While waiting for the machine purchase to be completed, Javed spent his time diligently marketing his business and letting people know about both his background and his future plans. While he is getting some companies approaching him via his website, he points out that as a new business it’s up to him to introduce himself to other businesses. “I can’t just have a website and think people are going to go to it. I have to start targeting them.”
His relentless marketing of his business, and his openness about his years ‘inside’ and subsequent help from The Prince’s Trust, has caught the attention of both local and national press, and it was this that led to his first ever embroidery job: football shirts for Manchester City FC for the FA Youth Cup final against Chelsea FC. “My local paper did a feature about me coming out of prison and trying to make my life better, so they [Manchester City FC] gave me a chance and I just can’t thank them enough. The guy at the club was a godsend to me, he really was, he gave me a second chance. I’ve done more work with them since – I’m just chuffed to bits.”
He also spends time talking to business mentors for advice, and recently had a phone conversation with James Timpson, chief executive of Timpson, the group that owns Timpson shoe repair and locksmith companies, to see what they could offer each other. Javed is single-minded in his determination that Doodah will be successful and grabs every opportunity to learn and make new contacts wherever he can: “I have to make a success out of it, I’ve got nothing else I can do. I have to make a success of it.”
When asked how difficult it’s been getting to this point, he says: “It was very hard, but it has to be. Prison isn’t meant to be easy. It’s made me work for it, it’s made me get along by myself. The last ten months have been an overwhelming experience – it’s been worth it, it really has.”
Javed’s aim for the next 12 months is to move into a workshop (he’s currently working from his spare room) and employ an ex-offender. “I know how hard it is to find a job.
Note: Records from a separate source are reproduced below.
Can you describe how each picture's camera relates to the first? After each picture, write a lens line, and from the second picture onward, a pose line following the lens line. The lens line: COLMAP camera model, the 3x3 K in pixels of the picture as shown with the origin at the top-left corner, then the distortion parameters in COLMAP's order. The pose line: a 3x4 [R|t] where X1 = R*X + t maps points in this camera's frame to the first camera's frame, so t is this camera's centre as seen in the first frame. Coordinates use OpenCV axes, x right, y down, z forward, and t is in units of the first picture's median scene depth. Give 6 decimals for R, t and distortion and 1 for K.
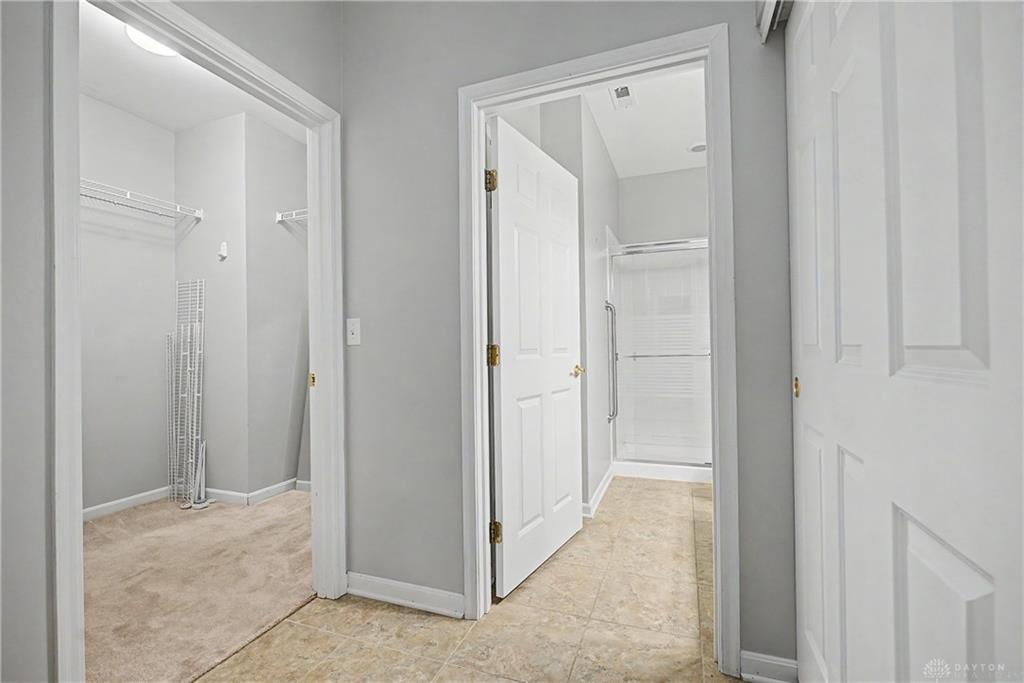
lens RADIAL K [[449.6, 0, 512.6], [0, 449.6, 342.4], [0, 0, 1]] dist [-0.013813, 0.002050]
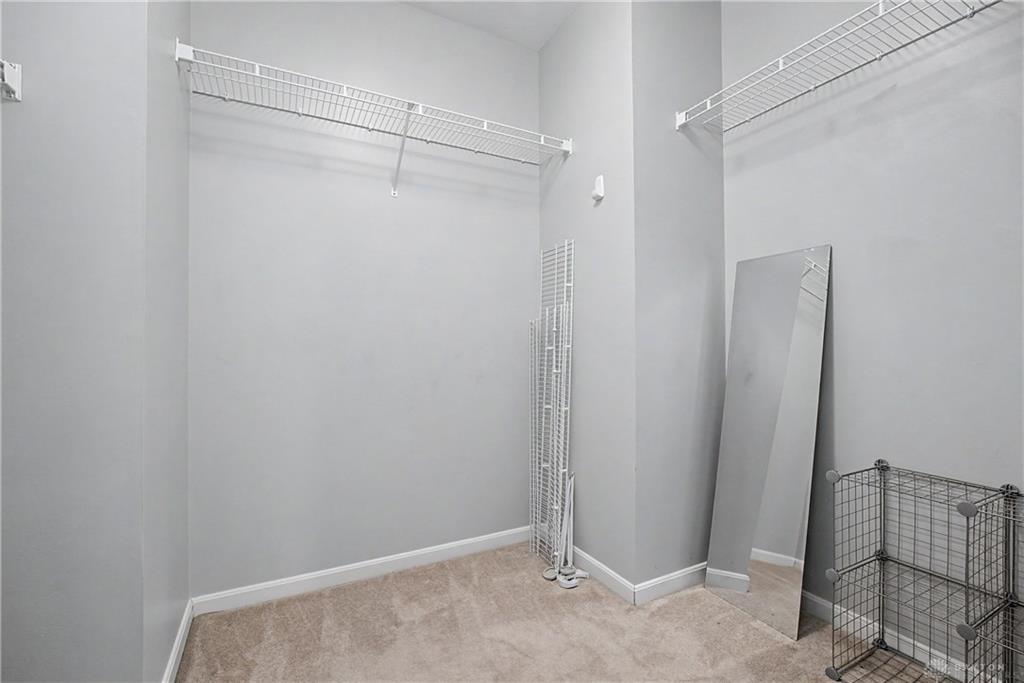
lens RADIAL K [[449.6, 0, 512.6], [0, 449.6, 342.4], [0, 0, 1]] dist [-0.013813, 0.002050]
pose [[0.751876, 0.009370, -0.659238, -0.310809], [-0.002515, 0.999932, 0.011344, 0.008337], [0.659300, -0.006871, 0.751849, 0.428085]]
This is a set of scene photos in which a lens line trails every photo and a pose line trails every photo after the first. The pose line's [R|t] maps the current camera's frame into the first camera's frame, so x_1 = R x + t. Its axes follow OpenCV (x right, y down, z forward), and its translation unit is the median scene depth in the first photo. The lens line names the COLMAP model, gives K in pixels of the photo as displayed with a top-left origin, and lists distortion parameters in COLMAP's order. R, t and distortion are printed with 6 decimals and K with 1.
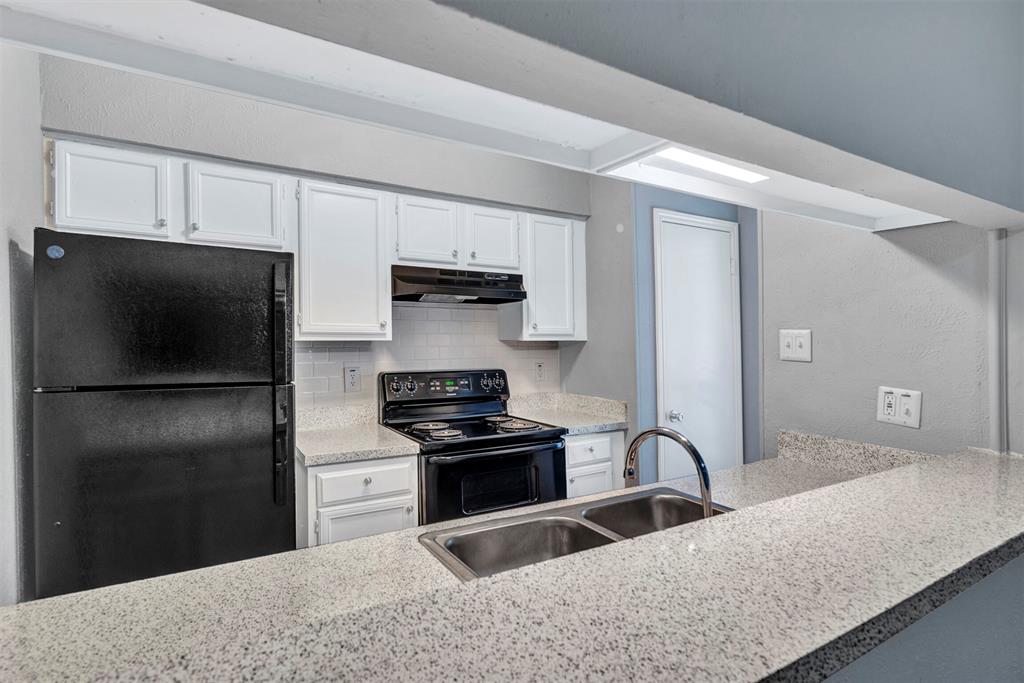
lens RADIAL K [[518.9, 0, 510.1], [0, 518.9, 335.4], [0, 0, 1]] dist [-0.014481, 0.008009]
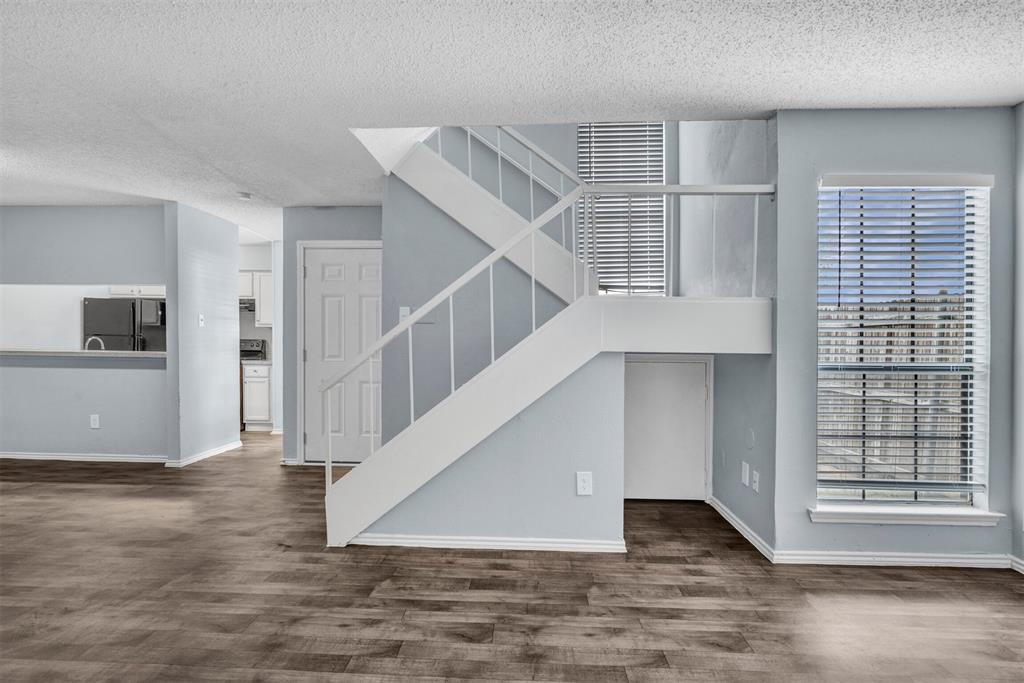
lens RADIAL K [[518.9, 0, 511.5], [0, 518.9, 347.1], [0, 0, 1]] dist [-0.014481, 0.008009]
pose [[0.826492, 0.013002, -0.562798, 2.467708], [-0.009971, 0.999915, 0.008458, 0.075323], [0.562860, -0.001379, 0.826551, -0.309003]]
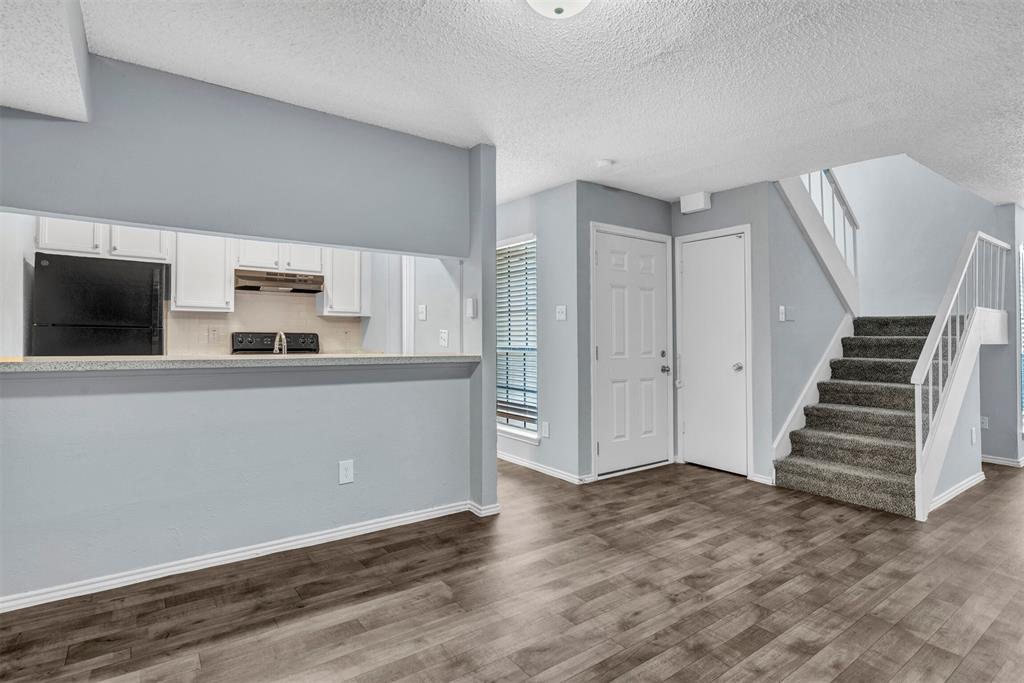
lens RADIAL K [[518.9, 0, 512.3], [0, 518.9, 323.6], [0, 0, 1]] dist [-0.014481, 0.008009]
pose [[0.996824, 0.010037, 0.079003, 0.533352], [-0.008545, 0.999779, -0.019194, 0.069125], [-0.079178, 0.018458, 0.996690, -0.763898]]
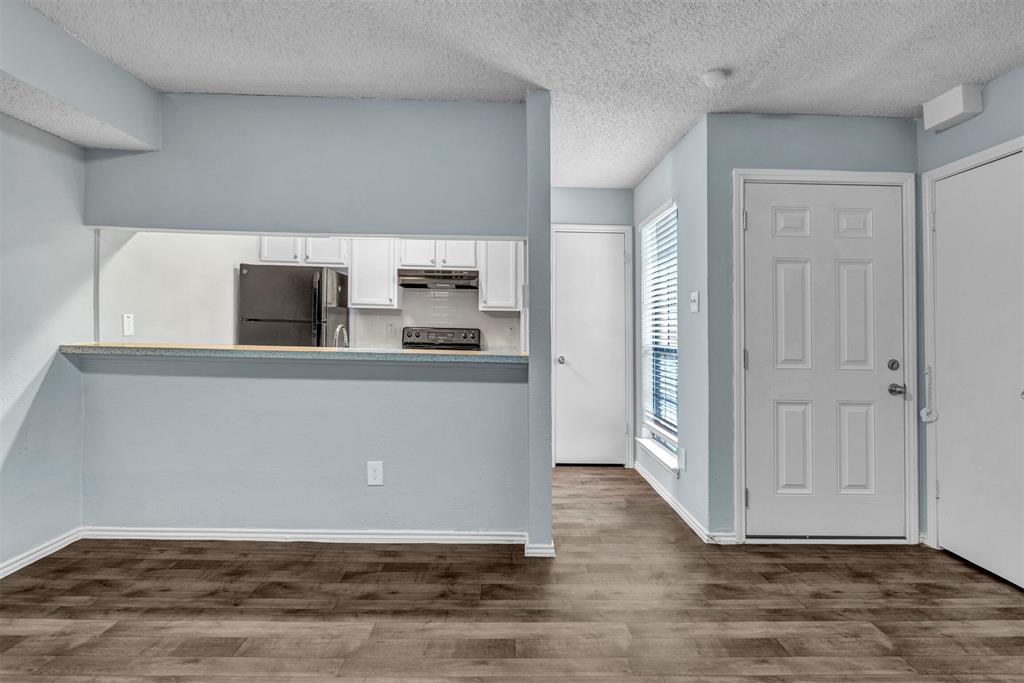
lens RADIAL K [[518.9, 0, 518.2], [0, 518.9, 324.2], [0, 0, 1]] dist [-0.014481, 0.008009]
pose [[0.865521, 0.010020, -0.500772, 1.030808], [-0.017600, 0.999791, -0.010415, 0.073525], [0.500563, 0.017828, 0.865517, -0.396555]]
I want to employ someone that’s been in the same situation as myself, who’s left prison and doesn’t have any decent qualifications and who can’t find a job because of their criminal record.
“The piece of advice I have for other people inside prison is if you know what you want to do, start putting together a business plan before you leave. I thought I’d look for a job first and obviously looking for a job with a criminal record is completely impossible, so I wasted two and a half months on job searching.”
His achievements so far have been impressive, confirms Pat: “It’s absolutely amazing! I’m getting it plastered all over the print shop corridor walls for when we’ve got Ofsted and HMIP [HM Inspectorate of Prisons] coming in to say ‘Look, we’ve had a success here!’ Javed turned his life around as soon as he went into the print shop. We have some really level-headed prisoners in the jail that really don’t know what talents they’ve got until we actually put them into a workshop and then they realise, ‘Oh gosh, I can do this’.
“If he keeps the quality of the work that he did here in his own business, he’ll thrive, he’ll absolutely thrive.”